Sedangkan orator lainnya, Arzal menegaskan, mengenai kondisi jalan rusak di Butur adalah menjadi tugas dan tanggung jawab pemuda untuk terus menyuarakan kondisi jalan rusak tersebut.
"Jalan provinsi yang berada di Kabupaten Butur adalah sepanjang 122,6 kilometer dan yang mengalami kerusakan total yang ada di Kecamatan Bonegunu, ini adalah tanggung jawab kita sebagai pemuda," jelas pemuda Kecamatan Bonegunu ini dalam orasinya.
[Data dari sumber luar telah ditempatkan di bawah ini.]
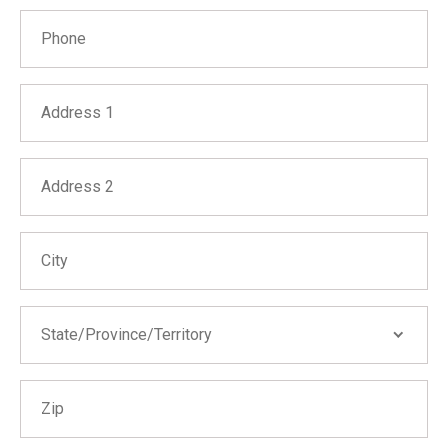
Phone
Address 1
Address 2
City
State/Province/Territory
State/Province/Territory
Zip
Alabama
Alaska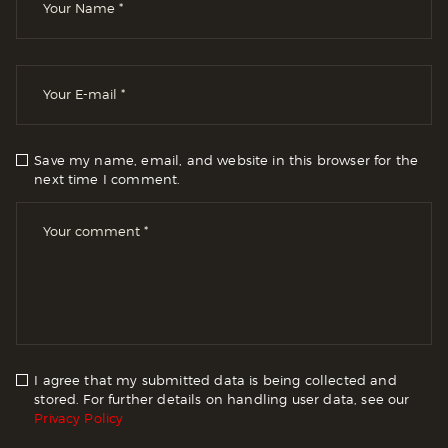
Save my name, email, and website in this browser for the
next time I comment.
I agree that my submitted data is being collected and
stored. For further details on handling user data, see our
Privacy Policy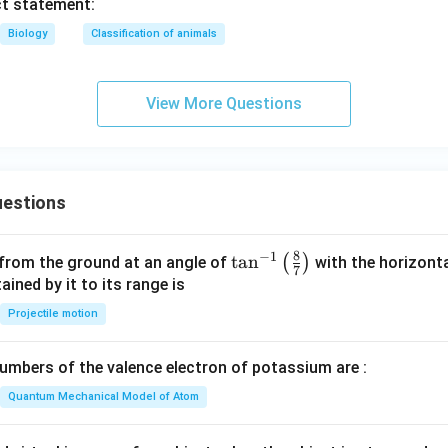
ct statement:
Biology
Classification of animals
View More Questions
estions
8
−
1
\ta
t
a
n
(
)
 from the ground at an angle of
with the horizonta
7
n^
ned by it to its range is
{-
Projectile motion
1}
\lef
mbers of the valence electron of potassium are :
t(
\fr
Quantum Mechanical Model of Atom
ac
{8}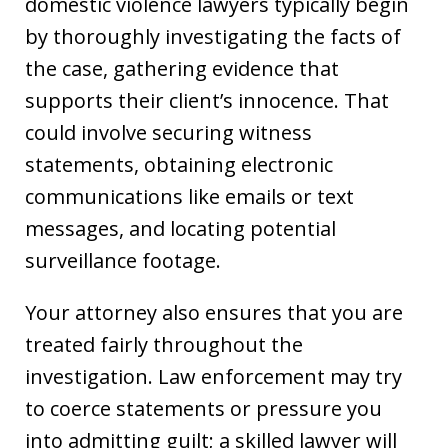
domestic violence lawyers typically begin
by thoroughly investigating the facts of
the case, gathering evidence that
supports their client’s innocence. That
could involve securing witness
statements, obtaining electronic
communications like emails or text
messages, and locating potential
surveillance footage.
Your attorney also ensures that you are
treated fairly throughout the
investigation. Law enforcement may try
to coerce statements or pressure you
into admitting guilt; a skilled lawyer will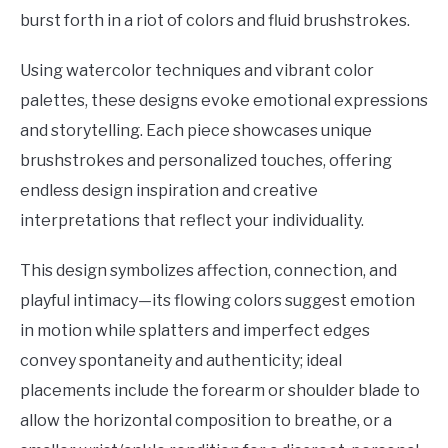
burst forth in a riot of colors and fluid brushstrokes.
Using watercolor techniques and vibrant color
palettes, these designs evoke emotional expressions
and storytelling. Each piece showcases unique
brushstrokes and personalized touches, offering
endless design inspiration and creative
interpretations that reflect your individuality.
This design symbolizes affection, connection, and
playful intimacy—its flowing colors suggest emotion
in motion while splatters and imperfect edges
convey spontaneity and authenticity; ideal
placements include the forearm or shoulder blade to
allow the horizontal composition to breathe, or a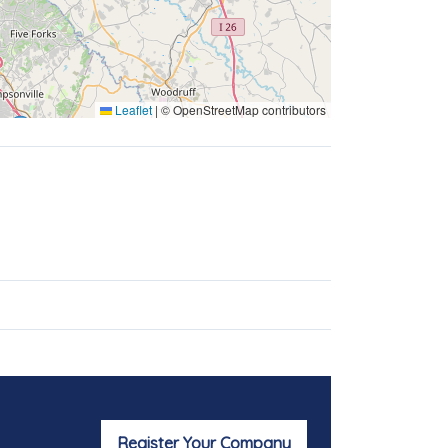
Leaflet
|
© OpenStreetMap contributors
Register Your Company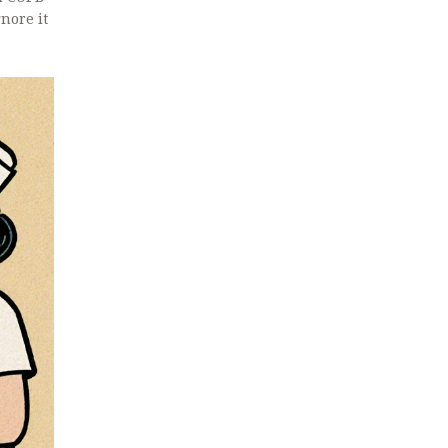
nore it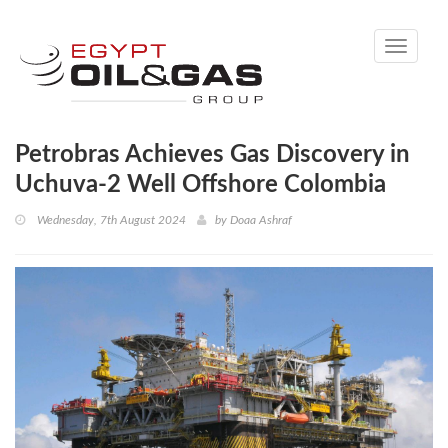
Toggle
navigati
Petrobras Achieves Gas Discovery in
Uchuva-2 Well Offshore Colombia
Wednesday, 7th August 2024
by
Doaa Ashraf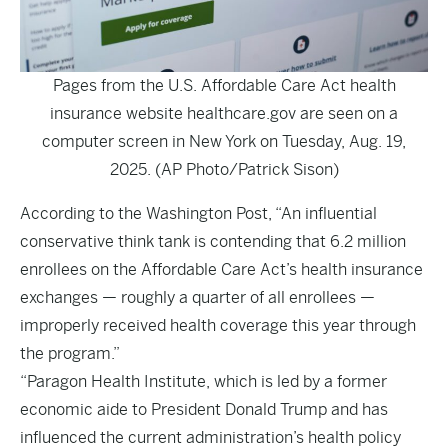
Pages from the U.S. Affordable Care Act health
insurance website healthcare.gov are seen on a
computer screen in New York on Tuesday, Aug. 19,
2025. (AP Photo/Patrick Sison)
According to the
Washington Post
, “An influential
conservative think tank is contending that 6.2 million
enrollees on the Affordable Care Act’s health insurance
exchanges — roughly a quarter of all enrollees —
improperly received health coverage this year through
the program.”
“Paragon Health Institute, which is led by a former
economic aide to President Donald Trump and has
influenced the current administration’s health policy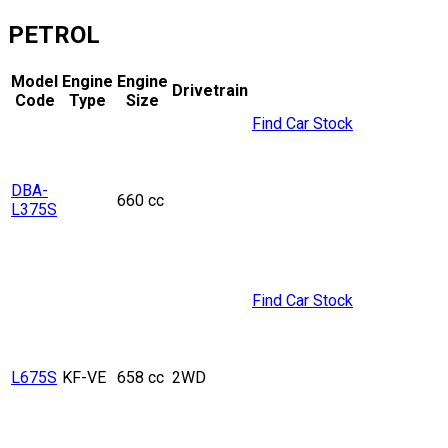
PETROL
Model
Engine
Engine
Drivetrain
Code
Type
Size
Find Car Stock
DBA-
660 cc
L375S
Find Car Stock
L675S
KF-VE
658 cc
2WD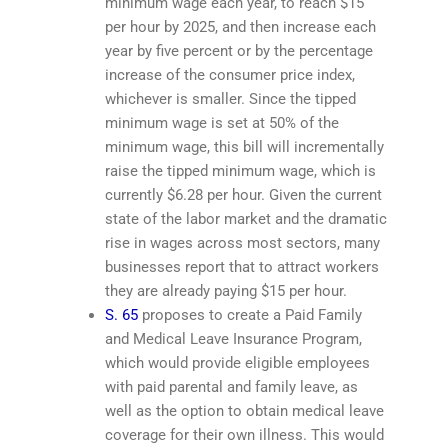
minimum wage each year, to reach $15
per hour by 2025, and then increase each
year by five percent or by the percentage
increase of the consumer price index,
whichever is smaller. Since the tipped
minimum wage is set at 50% of the
minimum wage, this bill will incrementally
raise the tipped minimum wage, which is
currently $6.28 per hour. Given the current
state of the labor market and the dramatic
rise in wages across most sectors, many
businesses report that to attract workers
they are already paying $15 per hour.
S. 65
proposes to create a Paid Family
and Medical Leave Insurance Program,
which would provide eligible employees
with paid parental and family leave, as
well as the option to obtain medical leave
coverage for their own illness. This would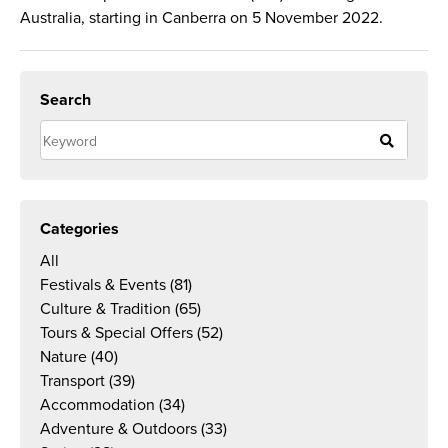
Australia, starting in Canberra on 5 November 2022.
Search
Categories
All
Festivals & Events
(81)
Culture & Tradition
(65)
Tours & Special Offers
(52)
Nature
(40)
Transport
(39)
Accommodation
(34)
Adventure & Outdoors
(33)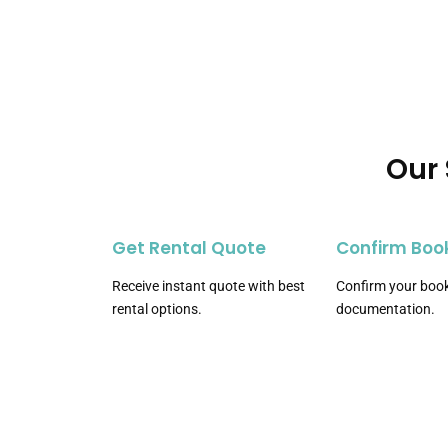
Our 
Get Rental Quote
Confirm Boo
Receive instant quote with best
Confirm your book
rental options.
documentation.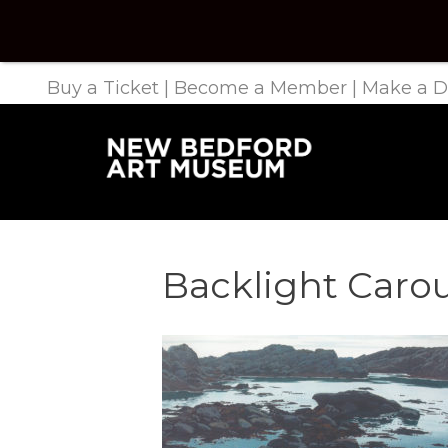
Buy a Ticket
|
Become a Member
|
Make a D
Backlight Caro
Di tempat yang sama, anggota Dewan Perwakilan Rakyat Daerah (DPRD) Butur, Nasri yang juga hadir di hari kedua aksi unjuk rasa menyampaikan, apa yang disuarakan sejak kemarin, Kamis (2/12/2021), adalah permasalahan semua pihak.
"Berbicara soal rusaknya ruas jalan yang ada di Kabupaten Butur, tentu ini saya selaku wakil masyarakat, mengimbau kepada seluruh masyarakat untuk kemudian memberikan dukungan full terhadap apa yang menjadi keinginan kita pada hari ini," kata Nasri yang juga anggota Komisi III DPRD Butur ini pada saat memberikan orasi.